Write out, word for word, the passage of the setup and usage guide below from "Then install a" to "before using attention_backend=flash3.".

### [TEXT PASSAGE]
━━━━━━━━━━━━━━━━━━━━━━━━━━━━━━

Then install a matching wheel from the Dao-AILab flash-attention releases. For example, for torch 2.6 + CUDA 12 + Python 3.12 + cxx11abiFALSE:

pip install 'https://github.com/Dao-AILab/flash-attention/releases/download/v2.7.4.post1/flash_attn-2.7.4.post1%2Bcu12torch2.6cxx11abiFALSE-cp312-cp312-linux_x86_64.whl'

Verify:

python -c "from flash_attn import flash_attn_varlen_func; import flash_attn; print('flash_attn', flash_attn.__version__, 'OK')"

FlashAttention-3 is optional and only targets Hopper GPUs (sm_90a, e.g. H100). Build it from the hopper/ subdirectory of the flash-attention repository and ensure flash_attn_interface is importable before using attention_backend=flash3.

Authenticate with Weights & Biases if you want experiment tracking:

wandb login

🎮 Usage

Available Datasets

Dataset	Task	Description
`cifar10`	Image Classification	CIFAR-10 with patch-based point cloud representation
`imagenet`	Image Classification	ImageNet-1K with NVIDIA DALI GPU-fused pipeline
`qm9_regr`	Molecular Property Prediction	QM9 quantum chemistry dataset
`omol`	Molecular Learning	Open Molecular Learning dataset
`scanobjectnn`	3D Object Classification	Real-world 3D scanned objects (PB_T50_RS)

Unified Entry Point

Use meta_main.py to run any dataset training script. Each dataset automatically loads its YAML configuration from configs/<dataset>.yaml. Pass --config path/to/custom.yaml to replace the entire config file, and layer additional CLI flags on top for quick tweaks:

# List available datasets
python meta_main.py --help

# Get help for a specific dataset (shows all available arguments)
python meta_main.py scanobjectnn --help
python meta_main.py qm9_regr --help

# Run training
# Swap in a different config
python meta_main.py cifar10 --config configs/cifar10_small.yaml

# Override individual keys from the active config
python meta_main.py scanobjectnn --model.solid_name=flop_3d_1
python meta_main.py cifar10 --batch_size 256 --lr 8e-4
python meta_main.py qm9_regr --target mu --batch_size 96
python meta_main.py omol --predict_forces --force_weight 100

Direct Script Execution (Alternative)

You can also run scripts directly from the mains/ directory:

python mains/main_cifar10.py --batch_size 256 --lr 8e-4
python mains/main_qm9_regr.py --target alpha --batch_size 64
python mains/main_omol.py --predict_forces --force_weight 100
python mains/main_scanobjectnn.py --model.solid_name=flop_3d_1

Common Configuration Flags

Model Architecture:

--solid_name - Platonic solid: {tetrahedron, octahedron, icosahedron, trivial_3} (default: octahedron)

━━━━━━━━━━━━━━━━━━━━━━━━━━━━━━

### [DATA PROVIDED]
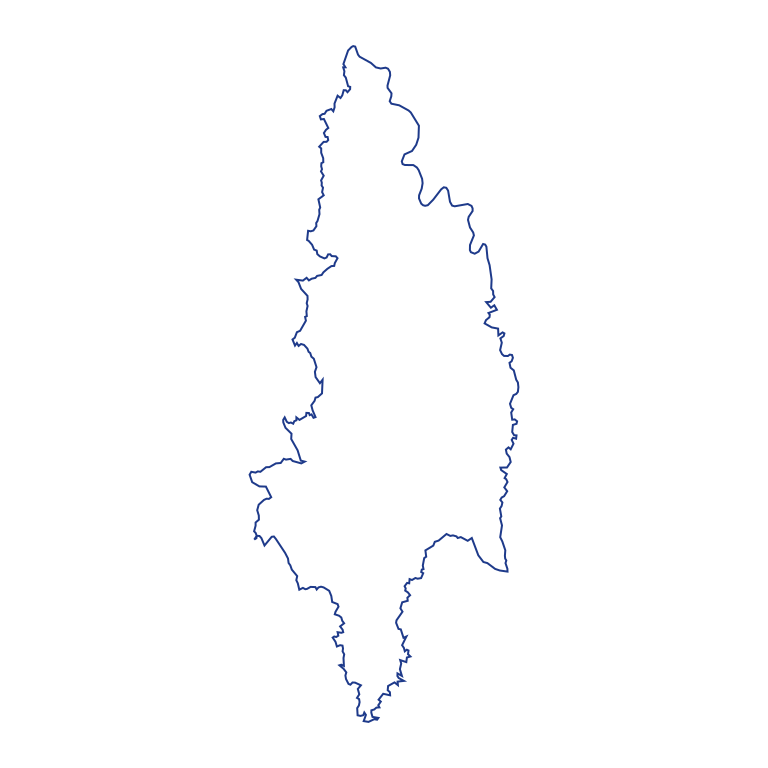 Vacaria, Rio Grande do Sul, Brazil
{"feature_id": "56859067B46589048309453", "entity_name": "Vacaria", "entity_type": "district", "adm_level": 2, "iso_a3": "BRA", "parent_name": "Brazil", "parent_adm1": "Rio Grande do Sul", "projection": "equal_earth", "projection_center": [-50.936, -28.365], "detail": "fine", "context": "isolated", "style": "outline", "palette": "blue", "viewbox_px": 768, "rotation_deg": 0, "n_neighbors": 0, "source": "geoboundaries", "source_scale": "gbopen_adm2", "svg_char_len": 6096}
<svg xmlns="http://www.w3.org/2000/svg" viewBox="0 0 768 768"><path d="M418.9,125.7L410.8,112.5L408.6,110.5L399.2,105.3L391.4,103.7L389.7,101.2L391.3,96.3L391.5,93.3L387.6,87.9L387.5,85.6L390.2,75.3L389.9,71.9L388.0,68.7L385.6,67.7L380.7,68.5L375.9,67.4L371.0,63.0L359.6,56.7L358.0,54.6L355.2,46.6L353.2,46.1L351.5,47.0L348.1,50.5L343.4,64.1L345.4,67.3L343.2,67.4L344.4,71.2L343.9,75.2L345.8,77.6L348.1,86.2L350.2,86.9L350.1,89.2L347.5,92.2L345.9,90.3L343.7,90.2L342.3,95.3L340.5,98.0L337.6,95.7L334.5,103.6L334.6,107.3L333.3,111.3L331.3,109.0L326.5,110.8L324.6,113.8L322.5,114.1L319.8,116.1L320.9,119.4L323.9,119.0L328.3,128.0L326.0,129.8L323.9,133.0L325.5,136.9L327.6,137.0L328.2,140.1L326.6,141.8L323.6,141.9L319.2,146.7L321.2,148.4L321.2,152.8L323.2,158.2L323.3,162.2L321.4,163.2L321.2,166.3L322.0,169.2L321.0,171.4L323.7,175.7L321.1,180.4L321.8,182.7L321.6,185.5L323.0,187.7L322.1,192.1L323.7,195.3L318.4,199.3L320.2,207.5L319.2,209.8L319.5,214.1L317.5,221.0L316.2,223.0L316.4,226.2L313.4,230.5L310.7,231.3L308.1,230.8L307.1,240.0L308.7,240.9L312.1,244.8L314.1,249.6L316.7,250.6L317.3,254.1L319.9,256.4L324.4,258.4L326.6,257.5L328.1,254.4L330.2,254.3L331.7,256.1L335.8,256.3L337.5,258.2L334.8,263.1L334.2,265.9L331.4,266.1L327.4,268.8L323.4,272.3L321.6,275.0L317.1,275.9L315.4,277.9L311.7,278.7L308.9,280.4L306.6,277.8L302.9,280.6L296.2,279.7L298.5,282.2L301.1,288.9L307.5,295.9L307.6,299.4L306.7,303.2L307.6,306.0L306.4,311.3L306.8,316.1L305.1,316.9L305.9,320.7L300.1,330.8L296.9,332.2L294.8,337.7L292.5,339.5L295.0,345.6L296.9,343.0L298.6,345.9L301.0,344.0L304.0,344.9L307.4,348.6L308.6,351.8L310.2,353.0L311.4,356.7L313.8,358.7L316.5,367.2L314.9,371.8L315.6,377.1L319.9,383.2L322.6,379.7L322.0,393.4L317.8,397.1L315.5,397.6L314.6,400.8L311.3,405.3L312.6,410.3L315.5,417.1L313.5,417.8L311.5,414.4L309.7,415.1L308.9,413.0L306.4,412.9L306.1,416.0L299.5,419.9L296.4,417.4L296.4,420.3L294.3,421.2L293.2,423.7L290.9,422.5L288.8,423.1L286.8,421.8L284.7,417.4L283.2,419.9L283.3,422.4L285.5,427.8L291.5,433.7L291.2,439.0L297.6,450.3L300.8,460.6L304.7,461.6L301.3,463.4L292.7,461.0L290.6,458.9L286.0,459.6L283.8,458.8L280.7,463.0L275.9,463.4L269.4,467.1L266.1,467.2L260.4,471.8L257.8,471.4L255.6,472.6L251.3,471.8L249.6,474.7L252.2,482.2L259.4,486.4L265.9,486.6L271.2,497.2L268.9,498.9L266.6,498.7L264.0,499.9L258.7,504.7L257.2,510.2L258.8,515.5L258.9,519.7L255.6,522.5L255.6,525.7L254.1,531.3L255.7,533.0L256.7,535.8L259.5,536.0L261.4,538.1L264.5,545.5L271.7,536.8L273.9,536.5L275.9,539.0L285.1,552.9L288.0,558.5L288.6,563.0L290.3,565.3L291.8,569.6L297.2,576.1L296.3,580.2L297.8,583.3L299.3,589.7L302.9,587.9L305.3,589.2L307.0,588.9L310.6,586.9L315.4,587.1L316.7,589.5L318.5,587.4L321.0,586.7L323.6,587.4L329.2,590.8L331.3,596.0L332.2,602.0L337.6,604.1L338.5,606.7L335.5,611.8L334.8,614.3L339.0,615.7L341.3,617.5L342.2,620.7L344.1,623.3L340.1,626.4L342.6,629.7L343.2,632.2L341.4,632.8L337.6,632.2L338.3,635.7L336.2,637.0L334.2,636.5L332.7,637.6L335.5,641.8L336.9,646.5L340.1,645.2L342.5,645.6L343.0,648.5L342.6,651.4L344.2,654.3L343.5,658.0L343.9,665.9L341.3,664.7L339.4,665.3L343.5,668.7L346.3,672.4L345.4,675.5L346.0,679.0L348.5,683.9L350.4,684.7L352.5,682.5L355.0,682.6L360.9,685.3L357.8,689.0L359.3,694.3L357.0,697.9L359.1,699.1L359.6,702.1L358.9,705.5L357.2,708.1L357.6,715.3L360.5,715.9L363.3,715.2L364.3,712.5L365.9,714.9L363.7,721.1L368.5,721.9L374.2,719.2L377.1,719.7L378.4,717.9L372.5,716.9L371.3,712.7L371.4,710.3L374.2,709.5L376.4,707.6L379.4,707.4L378.3,705.2L380.8,701.6L378.6,699.7L383.2,693.8L390.1,695.3L389.9,692.2L387.7,690.2L388.1,686.0L394.5,682.4L397.9,685.1L397.6,681.6L403.9,680.9L398.7,678.0L397.4,676.0L397.5,673.4L401.9,675.9L399.9,669.2L401.2,663.5L400.2,660.1L406.3,662.1L406.9,657.5L410.4,656.5L408.0,654.2L408.5,650.5L406.8,649.7L404.8,651.3L403.9,647.9L402.1,645.2L406.4,636.5L403.5,637.8L400.8,629.4L398.5,628.9L396.1,622.8L396.5,620.3L402.5,611.7L400.4,608.3L402.2,602.3L407.7,600.8L407.4,597.7L410.1,595.2L407.9,592.4L405.2,590.6L405.7,588.4L404.6,586.2L407.1,582.9L409.2,583.3L409.6,579.1L412.0,580.0L415.4,578.0L417.6,578.7L421.1,578.1L423.2,573.2L421.2,572.0L421.8,569.6L423.5,569.1L422.8,565.6L424.2,558.1L426.2,556.7L425.4,550.4L433.3,545.6L434.8,541.8L438.6,540.6L446.5,534.0L450.3,535.9L453.0,535.4L456.5,536.4L457.7,538.0L460.8,537.1L467.7,540.8L471.8,538.0L478.3,555.3L483.4,562.0L487.4,563.1L495.1,568.9L499.8,570.5L507.5,571.6L507.4,568.8L505.5,563.1L506.3,560.5L505.2,558.6L504.9,555.8L505.3,550.3L502.3,541.4L500.2,537.2L502.0,525.4L500.1,518.2L501.3,516.4L499.9,508.6L501.6,506.0L502.4,502.5L500.3,499.9L501.7,497.5L504.1,496.2L507.2,491.2L504.3,487.4L507.5,482.0L506.2,479.2L504.6,478.1L506.8,474.0L501.2,470.1L500.4,467.6L507.0,467.5L510.7,462.0L509.5,457.1L506.7,453.6L505.9,449.6L508.5,447.4L510.7,449.3L513.5,443.7L511.7,439.9L513.1,437.8L516.1,438.7L516.5,435.4L514.1,435.2L512.2,432.0L512.9,424.9L516.5,423.8L517.1,421.3L514.7,419.4L512.2,419.7L511.2,412.5L513.2,409.2L511.2,407.8L510.0,403.8L513.5,395.2L516.3,393.9L517.9,391.8L518.4,387.2L517.9,382.5L516.2,379.7L513.8,370.4L510.5,367.7L509.5,362.8L511.6,361.3L512.9,357.8L512.0,355.0L509.8,354.6L507.9,356.0L504.0,355.9L502.0,354.1L500.1,350.1L501.8,342.7L500.4,338.4L503.7,336.0L504.4,333.4L502.6,332.4L498.4,335.4L498.1,328.6L491.7,327.4L484.6,323.4L486.0,320.1L489.5,317.2L489.8,314.8L488.5,313.0L496.9,309.8L494.3,305.3L490.9,307.7L486.2,302.1L490.6,301.8L494.6,297.1L493.2,294.5L493.1,291.0L491.2,288.4L491.6,279.4L489.6,265.2L487.5,258.2L486.4,246.7L485.2,244.6L483.1,244.0L478.6,251.6L474.7,253.7L470.9,252.2L469.9,250.1L470.0,245.0L473.9,235.4L473.2,232.5L470.0,227.5L468.0,219.9L468.7,216.8L472.6,211.0L472.6,208.4L471.5,205.9L467.8,204.0L454.7,206.3L452.1,205.6L450.0,201.8L448.1,190.6L446.3,187.8L443.8,187.3L441.2,189.3L433.2,199.7L427.8,205.2L425.1,205.8L423.0,205.2L421.2,203.6L419.0,198.4L419.1,195.3L421.7,188.6L422.6,183.2L422.1,178.8L418.7,170.2L416.9,167.5L413.4,165.1L404.9,165.0L402.6,164.1L401.8,161.3L404.5,154.4L412.0,151.0L416.2,144.8L418.5,137.7L418.9,125.7ZM256.7,535.8L254.3,539.5L256.4,538.2L256.7,535.8Z" fill="none" stroke="#1e3a8a" stroke-width="2"/></svg>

━━━━━━━━━━━━━━━━━━━━━━━━━━━━━━

### [RIGHT ANSWER]
Then install a matching wheel from the Dao-AILab flash-attention releases. For example, for torch 2.6 + CUDA 12 + Python 3.12 + cxx11abiFALSE:

pip install 'https://github.com/Dao-AILab/flash-attention/releases/download/v2.7.4.post1/flash_attn-2.7.4.post1%2Bcu12torch2.6cxx11abiFALSE-cp312-cp312-linux_x86_64.whl'

Verify:

python -c "from flash_attn import flash_attn_varlen_func; import flash_attn; print('flash_attn', flash_attn.__version__, 'OK')"

FlashAttention-3 is optional and only targets Hopper GPUs (sm_90a, e.g. H100). Build it from the hopper/ subdirectory of the flash-attention repository and ensure flash_attn_interface is importable before using attention_backend=flash3.